### 本文

-*-

Categories: 薪集め

細めの枝でも割った方が良いという数値での根拠

これまでの自分の経験から、細めの枝でも割っている。

割らずに樹皮を被っている枝は切り口からしか水分が蒸発しないので、なかなか乾燥しないからだ。割らない枝は、長期間(2年以上)薪棚で乾燥させて焚いてもシューシューと水蒸気が切り口から噴き出して炉内の温度が上がってくれないのだ。

私が薪ストーブ設置工事をしたお客様の千葉県在住の林 浩毅さんが、実際にデータを取ってくれて数値を出してくれたので、ご本人の了承のもとに紹介しよう。


定期的に重量を測定して記録した貴重なデータ

明らかに割った方が乾燥している
割るのが面倒で、ついついそのまま薪棚に突っ込んでしまいがちだけど、ひと手間かけて割ってやるだけで燃え方が全然違うことが、この数字からもはっきりと解る。

10パーセントの重量の違いというのは極めて大きい。炉内に軽く入れる3-4キロ分の薪だったら、乾燥した薪に350mlビール一缶分の水をかけてから燃やしているのと同じことだ。

-*-

### 検討資料
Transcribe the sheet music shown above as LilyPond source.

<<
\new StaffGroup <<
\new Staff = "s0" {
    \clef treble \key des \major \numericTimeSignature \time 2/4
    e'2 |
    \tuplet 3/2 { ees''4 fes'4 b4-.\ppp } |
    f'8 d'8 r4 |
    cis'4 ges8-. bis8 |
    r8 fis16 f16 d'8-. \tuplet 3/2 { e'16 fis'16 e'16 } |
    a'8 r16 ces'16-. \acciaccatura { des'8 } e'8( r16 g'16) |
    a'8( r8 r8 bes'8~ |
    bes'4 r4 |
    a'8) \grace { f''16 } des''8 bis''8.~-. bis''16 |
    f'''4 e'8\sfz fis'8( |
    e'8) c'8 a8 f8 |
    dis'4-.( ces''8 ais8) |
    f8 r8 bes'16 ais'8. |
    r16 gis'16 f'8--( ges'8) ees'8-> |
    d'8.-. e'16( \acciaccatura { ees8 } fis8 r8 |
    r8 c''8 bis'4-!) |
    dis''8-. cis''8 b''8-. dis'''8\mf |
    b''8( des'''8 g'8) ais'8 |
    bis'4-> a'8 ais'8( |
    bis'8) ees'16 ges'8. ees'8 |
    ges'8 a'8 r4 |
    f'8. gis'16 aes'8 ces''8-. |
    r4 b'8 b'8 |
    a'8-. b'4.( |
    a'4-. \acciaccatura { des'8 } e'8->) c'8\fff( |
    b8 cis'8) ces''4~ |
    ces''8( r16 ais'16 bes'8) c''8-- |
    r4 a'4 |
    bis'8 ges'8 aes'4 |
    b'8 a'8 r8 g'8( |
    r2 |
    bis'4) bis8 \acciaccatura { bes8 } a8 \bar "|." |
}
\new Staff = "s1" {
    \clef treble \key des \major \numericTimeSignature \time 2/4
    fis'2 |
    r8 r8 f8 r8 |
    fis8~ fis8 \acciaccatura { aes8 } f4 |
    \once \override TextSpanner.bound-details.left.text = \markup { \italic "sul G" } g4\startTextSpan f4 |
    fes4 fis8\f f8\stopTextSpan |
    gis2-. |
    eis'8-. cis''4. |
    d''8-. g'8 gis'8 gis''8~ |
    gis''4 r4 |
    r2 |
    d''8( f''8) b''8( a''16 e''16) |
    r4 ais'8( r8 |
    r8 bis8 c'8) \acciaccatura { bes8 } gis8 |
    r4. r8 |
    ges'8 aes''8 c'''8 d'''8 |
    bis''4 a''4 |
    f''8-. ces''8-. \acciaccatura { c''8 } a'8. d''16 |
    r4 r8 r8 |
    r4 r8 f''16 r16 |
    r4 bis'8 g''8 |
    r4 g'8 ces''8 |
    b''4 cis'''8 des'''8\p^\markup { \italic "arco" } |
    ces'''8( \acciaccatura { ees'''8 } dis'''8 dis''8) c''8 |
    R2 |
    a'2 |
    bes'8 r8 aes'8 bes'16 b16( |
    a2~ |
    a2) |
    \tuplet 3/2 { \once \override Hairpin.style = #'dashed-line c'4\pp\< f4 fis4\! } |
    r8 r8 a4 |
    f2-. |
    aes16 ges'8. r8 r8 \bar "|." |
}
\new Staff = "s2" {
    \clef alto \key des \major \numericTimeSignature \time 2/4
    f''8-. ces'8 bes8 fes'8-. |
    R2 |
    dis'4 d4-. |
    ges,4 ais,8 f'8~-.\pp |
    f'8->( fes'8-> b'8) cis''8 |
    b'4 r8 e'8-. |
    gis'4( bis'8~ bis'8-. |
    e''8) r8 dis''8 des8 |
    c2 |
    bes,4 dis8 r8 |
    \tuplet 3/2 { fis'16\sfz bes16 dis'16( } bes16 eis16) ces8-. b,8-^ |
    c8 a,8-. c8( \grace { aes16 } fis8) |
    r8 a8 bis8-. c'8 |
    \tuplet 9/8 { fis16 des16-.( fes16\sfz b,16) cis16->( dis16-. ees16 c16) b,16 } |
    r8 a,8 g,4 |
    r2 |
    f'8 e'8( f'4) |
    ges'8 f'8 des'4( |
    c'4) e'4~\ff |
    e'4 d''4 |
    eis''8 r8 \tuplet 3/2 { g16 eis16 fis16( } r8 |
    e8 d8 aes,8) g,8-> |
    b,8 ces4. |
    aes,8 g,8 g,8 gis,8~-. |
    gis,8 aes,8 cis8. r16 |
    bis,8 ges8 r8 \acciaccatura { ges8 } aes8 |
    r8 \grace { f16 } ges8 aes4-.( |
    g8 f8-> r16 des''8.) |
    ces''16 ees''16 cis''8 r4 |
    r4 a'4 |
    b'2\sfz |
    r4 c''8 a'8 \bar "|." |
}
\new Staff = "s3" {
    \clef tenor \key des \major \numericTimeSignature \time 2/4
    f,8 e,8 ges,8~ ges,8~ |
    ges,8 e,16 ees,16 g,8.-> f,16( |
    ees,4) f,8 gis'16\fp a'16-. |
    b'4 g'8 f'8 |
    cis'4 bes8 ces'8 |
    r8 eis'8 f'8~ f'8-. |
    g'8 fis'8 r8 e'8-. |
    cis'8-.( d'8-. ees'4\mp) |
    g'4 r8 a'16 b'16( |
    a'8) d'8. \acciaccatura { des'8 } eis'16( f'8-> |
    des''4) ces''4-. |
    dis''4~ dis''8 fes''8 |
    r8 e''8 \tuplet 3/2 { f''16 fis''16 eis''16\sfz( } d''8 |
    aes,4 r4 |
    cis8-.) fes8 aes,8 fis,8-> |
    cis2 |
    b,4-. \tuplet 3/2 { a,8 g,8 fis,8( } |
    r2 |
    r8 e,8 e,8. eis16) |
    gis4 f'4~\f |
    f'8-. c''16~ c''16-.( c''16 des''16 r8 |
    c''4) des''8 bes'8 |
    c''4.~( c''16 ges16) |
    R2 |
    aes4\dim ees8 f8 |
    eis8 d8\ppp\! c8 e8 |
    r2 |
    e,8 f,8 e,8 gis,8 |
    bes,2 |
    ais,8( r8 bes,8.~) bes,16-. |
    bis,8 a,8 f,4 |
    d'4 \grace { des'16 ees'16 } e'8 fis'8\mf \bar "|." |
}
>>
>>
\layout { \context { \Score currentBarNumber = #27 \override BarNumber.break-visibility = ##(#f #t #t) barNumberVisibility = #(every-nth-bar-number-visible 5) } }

-*-

### 課題
細い枝の薪を割るかどうかと乾燥の関係を述べた本文について、最後の文の後から続きを書いてください。

### 解答例
なかなかこういう想像ができないかもしれないけど、極めて効率が悪い。

燃焼して生じたカロリーが暖房に回されるのでなく、薪の中の水分を蒸発させるのに使われてしまって、薪ストーブを焚いてもなかなか部屋が暖かくならない、炎が暗く元気ない、ガラスが煤ける、煙突から白い煙がモクモク、煙突に煤が付着するなど、良いことは全然ない。

乾燥不足の薪を焚いていても、最終的には部屋の温度は上がるけれども、それが本来の薪ストーブの能力だと思わないで欲しい。

いつも乾燥不足の薪を焚いている人は、それが「当たり前」「通常」になってしまっているけれども、一度、騙されたと思って、きちんと乾燥した薪を焚いてみて欲しいと思う。

きっと本当の薪ストーブの能力にびっくりすると思う。